Figure 15-39 Recipient text displayed by Outlook Web App for a message classification.

Making message classifications available to Outlook 2007 and Outlook 2010 clients is a multistage process. You have to do the following:

  1. Export the message classifications from Active Directory to an XML file. Exchange provides the Export-OutlookClassification.ps1 script for this purpose. Run the script to output the XML file as follows:

    Export-OutlookClassification.ps1 > c:\Temp\Classifications.XML
  2. The XML file contains information about the message classifications that are currently known to Exchange and establishes the set of classifications that are available to Outlook. It must be regenerated each time you make changes to classifications or add or delete classifications. The XML content for a classification looks like this:

    <Name>Top Secret: Eyes Only</Name>
    <Description>This message contains Top Secret information that must not be
    shared outside the company</Description>
    <AutoClassifyReplies />
  3. Each Outlook client must be separately enabled to use message classifications. This is done by updating the system registry to instruct Outlook to enable classifications and where to find the XML file that describes the available classifications. A suitable registry update file for Outlook 2010 is shown here. Change “14.0” to “12.0” in the first line to create an update file for Outlook 2007 clients. The three values instruct Outlook where to find the XML file, enable message classifications, and assert that the classifications placed on messages are trusted by the Exchange organization. Exchange 2003 supports a different form of message classification so you should set this registry value to 0 (zero) for users who still have their mailboxes on an Exchange 2003 server.

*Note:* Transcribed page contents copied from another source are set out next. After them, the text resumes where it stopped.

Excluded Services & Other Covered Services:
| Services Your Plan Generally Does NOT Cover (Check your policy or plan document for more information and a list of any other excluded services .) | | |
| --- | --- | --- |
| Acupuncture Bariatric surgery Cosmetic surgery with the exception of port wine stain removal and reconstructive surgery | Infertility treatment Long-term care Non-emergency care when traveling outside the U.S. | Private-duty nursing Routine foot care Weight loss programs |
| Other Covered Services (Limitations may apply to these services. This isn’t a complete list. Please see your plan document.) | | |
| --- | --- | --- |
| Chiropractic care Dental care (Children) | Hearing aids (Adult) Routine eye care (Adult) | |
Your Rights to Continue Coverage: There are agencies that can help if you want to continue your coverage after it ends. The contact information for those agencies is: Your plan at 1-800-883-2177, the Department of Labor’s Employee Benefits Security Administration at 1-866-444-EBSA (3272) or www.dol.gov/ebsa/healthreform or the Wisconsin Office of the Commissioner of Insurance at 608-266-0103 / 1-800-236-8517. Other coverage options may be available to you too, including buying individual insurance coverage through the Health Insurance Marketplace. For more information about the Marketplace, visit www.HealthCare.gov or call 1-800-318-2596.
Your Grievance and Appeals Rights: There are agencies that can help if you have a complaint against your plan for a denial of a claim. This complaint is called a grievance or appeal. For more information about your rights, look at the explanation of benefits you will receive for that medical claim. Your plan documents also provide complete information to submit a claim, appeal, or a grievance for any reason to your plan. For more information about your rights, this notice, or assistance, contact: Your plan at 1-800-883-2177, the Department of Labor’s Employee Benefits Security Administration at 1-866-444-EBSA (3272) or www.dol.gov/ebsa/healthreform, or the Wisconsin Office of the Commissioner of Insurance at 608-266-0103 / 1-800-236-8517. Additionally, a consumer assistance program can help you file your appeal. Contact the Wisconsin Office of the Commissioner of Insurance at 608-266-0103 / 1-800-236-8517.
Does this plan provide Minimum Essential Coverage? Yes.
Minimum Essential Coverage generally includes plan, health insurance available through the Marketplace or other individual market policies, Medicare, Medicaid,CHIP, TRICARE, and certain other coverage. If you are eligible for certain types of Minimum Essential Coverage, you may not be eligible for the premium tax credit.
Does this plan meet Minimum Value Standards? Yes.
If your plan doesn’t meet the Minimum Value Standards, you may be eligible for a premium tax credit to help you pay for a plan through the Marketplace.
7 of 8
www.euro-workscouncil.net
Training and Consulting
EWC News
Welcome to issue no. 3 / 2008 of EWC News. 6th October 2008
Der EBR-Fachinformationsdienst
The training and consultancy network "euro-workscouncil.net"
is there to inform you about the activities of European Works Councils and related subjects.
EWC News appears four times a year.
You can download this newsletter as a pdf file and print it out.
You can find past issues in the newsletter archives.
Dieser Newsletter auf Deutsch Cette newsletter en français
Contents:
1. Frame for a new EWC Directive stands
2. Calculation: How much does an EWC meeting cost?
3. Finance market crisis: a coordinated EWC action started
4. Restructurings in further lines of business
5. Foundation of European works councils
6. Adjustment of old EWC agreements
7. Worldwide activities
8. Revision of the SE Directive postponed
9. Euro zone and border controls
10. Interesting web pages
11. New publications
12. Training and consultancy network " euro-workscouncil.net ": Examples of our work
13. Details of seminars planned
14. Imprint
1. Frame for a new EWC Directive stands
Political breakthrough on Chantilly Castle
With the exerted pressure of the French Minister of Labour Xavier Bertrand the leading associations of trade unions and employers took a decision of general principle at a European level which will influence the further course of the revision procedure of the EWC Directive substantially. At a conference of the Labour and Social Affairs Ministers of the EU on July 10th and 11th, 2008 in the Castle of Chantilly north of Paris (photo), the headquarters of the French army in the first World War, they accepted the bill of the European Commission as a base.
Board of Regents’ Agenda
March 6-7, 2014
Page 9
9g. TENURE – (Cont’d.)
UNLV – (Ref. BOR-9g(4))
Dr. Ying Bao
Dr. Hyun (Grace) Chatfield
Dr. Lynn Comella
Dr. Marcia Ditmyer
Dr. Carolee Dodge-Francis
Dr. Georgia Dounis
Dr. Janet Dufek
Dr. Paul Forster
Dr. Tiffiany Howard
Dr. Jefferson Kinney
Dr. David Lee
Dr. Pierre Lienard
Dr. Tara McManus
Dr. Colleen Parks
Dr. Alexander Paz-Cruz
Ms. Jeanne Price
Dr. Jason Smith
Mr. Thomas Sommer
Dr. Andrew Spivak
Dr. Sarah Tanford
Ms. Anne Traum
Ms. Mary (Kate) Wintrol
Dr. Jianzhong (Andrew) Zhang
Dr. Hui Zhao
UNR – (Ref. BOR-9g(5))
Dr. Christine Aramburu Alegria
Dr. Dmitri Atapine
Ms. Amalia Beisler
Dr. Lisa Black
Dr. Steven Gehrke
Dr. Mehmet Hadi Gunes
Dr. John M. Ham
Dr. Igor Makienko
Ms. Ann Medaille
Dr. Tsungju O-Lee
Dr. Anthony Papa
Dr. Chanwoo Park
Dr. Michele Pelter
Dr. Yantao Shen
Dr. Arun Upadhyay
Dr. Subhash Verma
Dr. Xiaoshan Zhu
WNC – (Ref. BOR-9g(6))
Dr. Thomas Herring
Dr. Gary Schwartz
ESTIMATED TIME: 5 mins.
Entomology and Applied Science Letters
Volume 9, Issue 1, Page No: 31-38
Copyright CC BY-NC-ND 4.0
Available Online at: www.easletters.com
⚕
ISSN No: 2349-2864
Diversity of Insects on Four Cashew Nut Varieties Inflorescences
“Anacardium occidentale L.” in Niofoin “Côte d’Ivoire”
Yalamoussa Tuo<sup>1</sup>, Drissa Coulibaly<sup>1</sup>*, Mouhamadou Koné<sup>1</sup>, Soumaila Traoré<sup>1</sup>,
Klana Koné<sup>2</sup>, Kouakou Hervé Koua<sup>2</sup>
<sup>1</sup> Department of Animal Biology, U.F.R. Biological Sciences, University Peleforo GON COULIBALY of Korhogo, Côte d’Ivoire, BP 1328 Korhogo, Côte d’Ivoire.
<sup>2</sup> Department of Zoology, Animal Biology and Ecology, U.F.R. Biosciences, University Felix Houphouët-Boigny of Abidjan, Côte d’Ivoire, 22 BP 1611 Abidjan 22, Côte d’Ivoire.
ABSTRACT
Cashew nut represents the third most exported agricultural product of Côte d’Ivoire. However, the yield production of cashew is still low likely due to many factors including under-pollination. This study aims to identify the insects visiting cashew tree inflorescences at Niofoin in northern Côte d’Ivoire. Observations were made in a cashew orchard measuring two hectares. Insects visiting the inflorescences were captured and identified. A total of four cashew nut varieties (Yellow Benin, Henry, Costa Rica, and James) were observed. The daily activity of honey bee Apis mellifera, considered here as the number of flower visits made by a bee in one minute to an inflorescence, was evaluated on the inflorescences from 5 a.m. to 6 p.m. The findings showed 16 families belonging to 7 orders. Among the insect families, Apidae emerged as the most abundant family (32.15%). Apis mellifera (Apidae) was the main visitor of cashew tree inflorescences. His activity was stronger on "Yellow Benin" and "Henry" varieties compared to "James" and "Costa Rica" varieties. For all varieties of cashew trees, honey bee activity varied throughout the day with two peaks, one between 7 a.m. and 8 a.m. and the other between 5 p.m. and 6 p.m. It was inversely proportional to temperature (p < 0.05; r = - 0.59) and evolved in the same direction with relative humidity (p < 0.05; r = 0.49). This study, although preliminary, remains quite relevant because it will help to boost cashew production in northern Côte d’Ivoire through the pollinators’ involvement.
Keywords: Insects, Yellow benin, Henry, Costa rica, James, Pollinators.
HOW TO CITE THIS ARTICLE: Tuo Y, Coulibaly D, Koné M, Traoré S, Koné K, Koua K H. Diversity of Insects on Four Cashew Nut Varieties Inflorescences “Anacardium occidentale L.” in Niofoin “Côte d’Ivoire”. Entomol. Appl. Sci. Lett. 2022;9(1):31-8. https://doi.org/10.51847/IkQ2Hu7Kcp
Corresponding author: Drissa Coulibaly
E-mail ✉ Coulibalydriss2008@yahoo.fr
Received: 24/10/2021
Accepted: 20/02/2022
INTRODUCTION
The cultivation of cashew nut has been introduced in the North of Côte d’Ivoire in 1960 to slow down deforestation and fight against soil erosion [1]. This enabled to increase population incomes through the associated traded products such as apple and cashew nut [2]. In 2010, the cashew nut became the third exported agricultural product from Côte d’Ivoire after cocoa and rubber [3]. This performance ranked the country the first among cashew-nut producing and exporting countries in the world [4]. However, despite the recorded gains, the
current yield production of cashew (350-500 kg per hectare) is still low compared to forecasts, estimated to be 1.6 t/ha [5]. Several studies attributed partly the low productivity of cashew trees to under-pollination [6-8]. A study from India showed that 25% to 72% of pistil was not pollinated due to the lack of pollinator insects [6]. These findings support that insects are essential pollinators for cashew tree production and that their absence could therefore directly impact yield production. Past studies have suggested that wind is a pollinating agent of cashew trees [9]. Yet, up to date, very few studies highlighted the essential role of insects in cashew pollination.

  4. The next time Outlook starts it discovers that classifications are enabled and attempts to read in the XML file. If the XML file is unavailable for some reason (for example, the server that hosts the share is offline or Outlook is working offline and can’t contact the server), Outlook won’t be able to add classifications to messages. If you want classifications to be available all the time, you can either distribute the XML file to every PC so that it is available locally or you can put it in a network share and use the Windows offline files feature to synchronize the file so that it is in the local files cache and therefore available even when offline.

All of the steps just described are reasonably straightforward to accomplish on a single computer. Things get messy when you have to ensure that every computer in a large organization has access to the XML file and receives updates after they are made available in a reasonably guaranteed manner. Once this is done, probably through a mixture of group policies and offline file synchronization, you are ready to use message classifications with Outlook clients.

See Chapter 16, “Rules and Journals”, for an example of how to use the Top Secret message classification in a transport rule that stops messages marked with this classification from going outside the organization.